TASKS FOR THIS EXERCISE:
a) According to the article on social media in disaster response, what came back first in Sendai after the earthquake?
b) Please reproduce the part of the article on social media in disaster response between "Urike says in" and "crisis response team.", inclusive, and swap "smartphones" for "cell phones".

SELECTED EXTRACT:
The next time an earthquake or other disaster unleashes near you, Twitter, Google and Facebook might be useful places to turn. And not just you. Disaster-response agencies are plunging into social media.
They can develop better situational awareness by seeking out your online gripes and observations. Digital platforms also provide an avenue to give more frequent official updates and correct misinformation during a catastrophe.
Kaleb Urike has gone through the kind of disaster the Pacific Northwest is supposedly due for. I met him in Sendai, Japan and asked about a fateful day: March 11 last year.
Ironically, that day Urike was organizing a fundraiser for earthquake victims in his far away hometown of Christchurch, New Zealand when the tables turned. You remember the magnitude 9.0 quake that rocked northeast Japan.
“It lasted for five minutes,” Urike recalls.
“We had to evacuate and go outside. Then it just started snowing for 30 minutes. That’s all I remember, being cold.”
The recent university graduate was unhurt. His next instinct was to locate other ex-pat workers in the city and confirm they were okay. But the electricity was out and would stay out for the next three days. Phone lines were inoperable or jammed.
Urike says in Sendai, cellular service and mobile data came back first.
“A lot of people could use their smartphones. So they accessed Facebook and would update to say that they’re okay.”
Urike says he wasn’t a big fan of Facebook until this happened.
“I didn’t think actually it would be as useful as it was,” Urike says. “I would say after the earthquake everyone was on Facebook. I’m glad I do have a Facebook account, because I was going to close it down beforehand.”
Urike also made sure his survivor status was posted on Google Person Finder. Google activated this temporary internet database to help friends and relatives find missing people in the disaster zone.
This is a function traditionally performed by local government or the Red Cross, so what’s Google doing here? Ask Christiaan Adams. He’s a software developer with Google’s in-house crisis response team.
“In times of crisis, people will go to the tools that they know and use regularly,” Adams says. “In their daily lives, they use Google Search. They use Google Maps. These are the places they go for information.”
He says Google isn’t trying to be an alternative to official sources, rather to make those sources more effective.

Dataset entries

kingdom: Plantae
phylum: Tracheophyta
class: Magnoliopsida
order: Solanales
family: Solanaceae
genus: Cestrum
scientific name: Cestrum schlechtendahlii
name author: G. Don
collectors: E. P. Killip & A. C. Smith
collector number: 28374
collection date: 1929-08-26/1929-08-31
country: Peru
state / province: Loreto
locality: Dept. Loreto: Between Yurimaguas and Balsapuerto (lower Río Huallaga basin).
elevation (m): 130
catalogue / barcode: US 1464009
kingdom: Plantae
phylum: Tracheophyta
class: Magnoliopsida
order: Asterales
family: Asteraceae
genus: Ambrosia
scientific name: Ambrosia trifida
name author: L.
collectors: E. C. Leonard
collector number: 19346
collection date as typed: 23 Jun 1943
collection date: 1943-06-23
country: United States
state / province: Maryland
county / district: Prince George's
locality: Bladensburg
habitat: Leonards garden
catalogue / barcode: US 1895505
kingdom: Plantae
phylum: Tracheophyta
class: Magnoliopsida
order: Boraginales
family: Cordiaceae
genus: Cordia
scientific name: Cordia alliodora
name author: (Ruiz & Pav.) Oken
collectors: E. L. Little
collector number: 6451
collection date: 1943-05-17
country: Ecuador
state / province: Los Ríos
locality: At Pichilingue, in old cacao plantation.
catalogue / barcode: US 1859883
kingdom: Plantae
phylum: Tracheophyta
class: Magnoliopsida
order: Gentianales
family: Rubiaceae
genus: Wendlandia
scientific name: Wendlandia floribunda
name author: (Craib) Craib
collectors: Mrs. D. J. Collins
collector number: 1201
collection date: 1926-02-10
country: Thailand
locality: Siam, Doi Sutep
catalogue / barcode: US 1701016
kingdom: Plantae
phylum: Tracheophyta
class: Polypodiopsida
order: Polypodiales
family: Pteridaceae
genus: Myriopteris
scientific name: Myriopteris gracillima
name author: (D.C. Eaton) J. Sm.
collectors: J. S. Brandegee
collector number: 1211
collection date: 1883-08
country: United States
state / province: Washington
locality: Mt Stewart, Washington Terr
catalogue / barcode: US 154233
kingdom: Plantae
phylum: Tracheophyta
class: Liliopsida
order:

RESULTS OF THE TASKS:
a) Cellular service and mobile data came back first.

b)
Urike says in Sendai, cellular service and mobile data came back first.
“A lot of people could use their cell phones. So they accessed Facebook and would update to say that they’re okay.”
Urike says he wasn’t a big fan of Facebook until this happened.
“I didn’t think actually it would be as useful as it was,” Urike says. “I would say after the earthquake everyone was on Facebook. I’m glad I do have a Facebook account, because I was going to close it down beforehand.”
Urike also made sure his survivor status was posted on Google Person Finder. Google activated this temporary internet database to help friends and relatives find missing people in the disaster zone.
This is a function traditionally performed by local government or the Red Cross, so what’s Google doing here? Ask Christiaan Adams. He’s a software developer with Google’s in-house crisis response team.